### What you are asked to do
Decide whether each statement agrees with the abstract on ceramic surfaces for coronavirus deactivation below: (a) atomic force microscopy is used to analyze physical defects; (b) ACE2 is described as a copper metalloprotein; (c) metal ion release is listed among the physical interactions with the virus. Answer yes or no for each and quote the deciding words of the abstract.

### Extract provided
RAPID: Ionic Modulation of COVID Through Ceramic Surfaces for Deactivation

Mathematical and Physical Sciences - NON-TECHNICAL DESCRIPTION: The goal of this research project is to actively capture and decontaminate surfaces from the COVID-19 virus. This project studies atomically tailored ceramic surface coatings by examining ionic exchange, dielectric properties, and physical texturing. Surface activated ceramic particles are interesting due to their biocompatible nature and effective antigerm activity. The size, shape, and morphology of the particles also impact antigerm responses. The possible mechanisms for antiviral activity include both atomic-scale physical and chemical interactions with the virus' body including spike, coating, and capsid. Chemical interactions include photo-activation of the particles, the formation of reactive oxygen species, and metal ion release, while physical interactions include membrane disruption and mechanical damage to the virus. This research applies advanced indirect and direct techniques to study the interaction of the ceramic with the virus at multiple length scales. This project is especially timely for the protection of multiple surfaces, since the US will reopen in the coming months. The project involves teamwork among scientists, engineers, educators, and industry experts. Training the next generation of the workforce with the ability to grasp the philosophy of convergence is another key outcome of this project.

TECHNICAL DETAILS: Coronavirus particles have spike proteins (S-proteins) that are responsible for the attachment to the host cells. Specifically, in humans, the SARS and SARS-CoV-2 species have been shown to interact with the host cell receptor protein ACE2 (a zinc metalloprotein). This virus-cell binding is controlled by the polar interaction between the protein molecules. This research project focuses on using polar ceramic-based structures for the capture and deactivation of the coronavirus. Ionic ceramic solids show intrinsic polarity due to the unique arrangement of atoms across different crystalline facets. For example, the alternate basal planes along [0001] direction contain two separate atoms, which lead to intrinsic polarity. The central hypothesis of this research is that ionic surface defects and the polarity on the surface of ceramic particles benefit the effective capture of coronavirus particles and their subsequent deactivation through ionic modulation. Characterization techniques such as atomic force microscopy (AFM) and transmission electron microscopy (TEM) are being used for the analysis of physical defects. The effect of ionicity on capture and deactivation is being tested via indirect and direct methods. The indirect testing protocol includes inoculation of the surfaces with virus particles and then measuring the number of infectious virus particles. Successful findings are being applied to hard and porous surfaces for aerospace, automotive, retail, and other critical industry sectors.

This grant is being awarded using funds made available by the Coronavirus Aid, Relief, and Economic Security (CARES) Act supplement allocated to MPS.

This award reflects NSF's statutory mission and has been deemed worthy of support through evaluation using the Foundation's intellectual merit and broader impacts review criteria.

Dataset records:
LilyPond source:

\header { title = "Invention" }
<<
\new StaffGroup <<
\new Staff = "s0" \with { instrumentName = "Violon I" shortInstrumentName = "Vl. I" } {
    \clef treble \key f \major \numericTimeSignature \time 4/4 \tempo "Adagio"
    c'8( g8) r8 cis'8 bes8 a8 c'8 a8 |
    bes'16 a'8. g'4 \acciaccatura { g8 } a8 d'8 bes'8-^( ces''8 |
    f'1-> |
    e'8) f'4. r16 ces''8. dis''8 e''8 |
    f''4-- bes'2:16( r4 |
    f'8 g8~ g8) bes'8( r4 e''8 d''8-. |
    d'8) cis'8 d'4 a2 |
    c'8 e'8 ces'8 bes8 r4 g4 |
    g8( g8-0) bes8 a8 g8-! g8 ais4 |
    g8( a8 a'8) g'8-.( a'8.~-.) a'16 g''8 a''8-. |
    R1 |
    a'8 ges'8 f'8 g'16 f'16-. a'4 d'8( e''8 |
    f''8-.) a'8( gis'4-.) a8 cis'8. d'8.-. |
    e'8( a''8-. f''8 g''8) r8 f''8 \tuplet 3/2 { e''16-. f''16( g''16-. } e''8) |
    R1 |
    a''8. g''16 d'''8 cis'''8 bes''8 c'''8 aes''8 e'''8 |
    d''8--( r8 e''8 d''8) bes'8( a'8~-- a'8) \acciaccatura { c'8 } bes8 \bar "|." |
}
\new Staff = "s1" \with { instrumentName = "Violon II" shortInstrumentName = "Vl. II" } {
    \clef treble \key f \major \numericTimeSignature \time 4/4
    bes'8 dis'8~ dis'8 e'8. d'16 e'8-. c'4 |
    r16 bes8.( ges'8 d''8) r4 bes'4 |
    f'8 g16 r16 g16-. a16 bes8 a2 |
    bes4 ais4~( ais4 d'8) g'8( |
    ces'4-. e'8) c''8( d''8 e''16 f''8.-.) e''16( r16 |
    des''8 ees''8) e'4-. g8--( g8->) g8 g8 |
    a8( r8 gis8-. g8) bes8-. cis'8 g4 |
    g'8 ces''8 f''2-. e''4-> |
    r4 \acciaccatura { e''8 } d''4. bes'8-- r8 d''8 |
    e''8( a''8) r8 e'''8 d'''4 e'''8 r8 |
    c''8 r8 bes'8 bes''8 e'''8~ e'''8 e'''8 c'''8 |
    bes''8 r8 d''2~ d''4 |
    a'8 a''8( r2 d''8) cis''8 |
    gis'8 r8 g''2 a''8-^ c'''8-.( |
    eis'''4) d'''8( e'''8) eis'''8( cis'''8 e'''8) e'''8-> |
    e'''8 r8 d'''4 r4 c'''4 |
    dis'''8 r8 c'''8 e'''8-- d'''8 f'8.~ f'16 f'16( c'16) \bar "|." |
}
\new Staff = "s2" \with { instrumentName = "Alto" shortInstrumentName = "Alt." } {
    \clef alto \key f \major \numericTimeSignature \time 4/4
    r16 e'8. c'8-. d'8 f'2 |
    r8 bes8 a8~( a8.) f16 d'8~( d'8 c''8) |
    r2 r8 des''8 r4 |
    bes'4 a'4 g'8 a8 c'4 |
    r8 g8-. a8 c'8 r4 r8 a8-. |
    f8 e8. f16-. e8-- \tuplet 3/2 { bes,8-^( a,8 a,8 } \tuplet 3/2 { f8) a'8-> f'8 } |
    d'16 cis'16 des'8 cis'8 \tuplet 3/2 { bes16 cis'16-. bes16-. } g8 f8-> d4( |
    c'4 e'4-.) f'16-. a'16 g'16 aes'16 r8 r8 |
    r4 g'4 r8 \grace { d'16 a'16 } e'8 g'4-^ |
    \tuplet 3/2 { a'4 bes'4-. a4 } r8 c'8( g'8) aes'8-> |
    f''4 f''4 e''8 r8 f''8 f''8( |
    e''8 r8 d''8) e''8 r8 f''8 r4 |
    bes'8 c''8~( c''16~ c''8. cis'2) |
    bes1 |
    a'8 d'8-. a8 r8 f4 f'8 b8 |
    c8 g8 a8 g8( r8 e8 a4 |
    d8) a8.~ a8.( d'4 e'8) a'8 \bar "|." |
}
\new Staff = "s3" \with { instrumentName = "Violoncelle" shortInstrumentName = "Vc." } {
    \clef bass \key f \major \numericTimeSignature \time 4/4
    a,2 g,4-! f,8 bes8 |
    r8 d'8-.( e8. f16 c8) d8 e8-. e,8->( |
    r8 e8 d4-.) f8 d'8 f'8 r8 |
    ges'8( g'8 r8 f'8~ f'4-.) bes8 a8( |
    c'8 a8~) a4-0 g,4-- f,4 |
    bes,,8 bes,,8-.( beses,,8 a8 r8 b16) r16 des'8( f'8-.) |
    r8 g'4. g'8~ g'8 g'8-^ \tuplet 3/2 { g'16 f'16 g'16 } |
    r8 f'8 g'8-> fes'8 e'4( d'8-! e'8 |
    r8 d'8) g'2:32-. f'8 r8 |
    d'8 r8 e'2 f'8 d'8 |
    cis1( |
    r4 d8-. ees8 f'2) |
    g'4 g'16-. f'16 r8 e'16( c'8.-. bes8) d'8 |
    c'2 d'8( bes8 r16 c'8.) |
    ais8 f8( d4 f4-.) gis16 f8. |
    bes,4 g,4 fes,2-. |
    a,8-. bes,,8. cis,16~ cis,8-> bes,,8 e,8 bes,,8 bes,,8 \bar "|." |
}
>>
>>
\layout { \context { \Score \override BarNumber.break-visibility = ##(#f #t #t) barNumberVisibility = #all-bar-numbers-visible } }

### Answer for this exercise
(a) Yes: "Characterization techniques such as atomic force microscopy (AFM) and transmission electron microscopy (TEM) are being used for the analysis of physical defects."
(b) No: "ACE2 (a zinc metalloprotein)"
(c) No: "Chemical interactions include photo-activation of the particles, the formation of reactive oxygen species, and metal ion release"